> [What to do]:
What lines of the data below hold the string "dalam"? Copy each one.

[Entries taken from a collection]

*** Block opens ***

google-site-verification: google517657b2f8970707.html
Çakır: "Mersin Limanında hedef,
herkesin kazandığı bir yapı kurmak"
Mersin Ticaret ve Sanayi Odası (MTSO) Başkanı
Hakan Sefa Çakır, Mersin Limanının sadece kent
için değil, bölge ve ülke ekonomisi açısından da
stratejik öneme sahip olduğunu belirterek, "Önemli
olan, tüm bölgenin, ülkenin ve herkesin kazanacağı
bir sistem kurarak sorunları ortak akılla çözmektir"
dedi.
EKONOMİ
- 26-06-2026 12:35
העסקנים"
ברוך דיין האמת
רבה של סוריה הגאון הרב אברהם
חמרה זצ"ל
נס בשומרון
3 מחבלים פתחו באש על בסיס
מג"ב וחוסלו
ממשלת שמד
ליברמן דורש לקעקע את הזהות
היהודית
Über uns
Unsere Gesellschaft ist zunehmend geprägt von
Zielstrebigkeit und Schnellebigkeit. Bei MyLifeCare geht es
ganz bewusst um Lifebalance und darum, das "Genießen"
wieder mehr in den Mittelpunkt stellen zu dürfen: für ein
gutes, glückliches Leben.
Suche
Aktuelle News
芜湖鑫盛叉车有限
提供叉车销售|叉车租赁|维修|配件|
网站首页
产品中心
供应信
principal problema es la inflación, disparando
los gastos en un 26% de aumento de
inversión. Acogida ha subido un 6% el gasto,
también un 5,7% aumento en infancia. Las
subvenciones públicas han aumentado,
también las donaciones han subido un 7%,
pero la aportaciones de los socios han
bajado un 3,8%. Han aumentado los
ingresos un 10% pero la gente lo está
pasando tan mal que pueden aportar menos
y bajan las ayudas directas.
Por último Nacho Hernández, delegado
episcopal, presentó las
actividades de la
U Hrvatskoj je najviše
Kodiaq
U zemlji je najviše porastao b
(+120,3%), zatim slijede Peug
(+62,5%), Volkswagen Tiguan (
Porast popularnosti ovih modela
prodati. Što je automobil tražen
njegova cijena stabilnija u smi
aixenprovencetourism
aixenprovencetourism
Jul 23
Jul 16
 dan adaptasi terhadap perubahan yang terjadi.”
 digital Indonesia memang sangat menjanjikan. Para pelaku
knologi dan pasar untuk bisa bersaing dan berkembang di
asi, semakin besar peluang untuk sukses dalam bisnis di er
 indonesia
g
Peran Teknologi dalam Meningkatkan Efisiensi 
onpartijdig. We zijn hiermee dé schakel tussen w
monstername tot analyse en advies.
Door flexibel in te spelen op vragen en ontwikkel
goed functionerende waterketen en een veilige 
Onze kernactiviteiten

*** Block closes ***

> [The answer]:
asi, semakin besar peluang untuk sukses dalam bisnis di er
Peran Teknologi dalam Meningkatkan Efisiensi 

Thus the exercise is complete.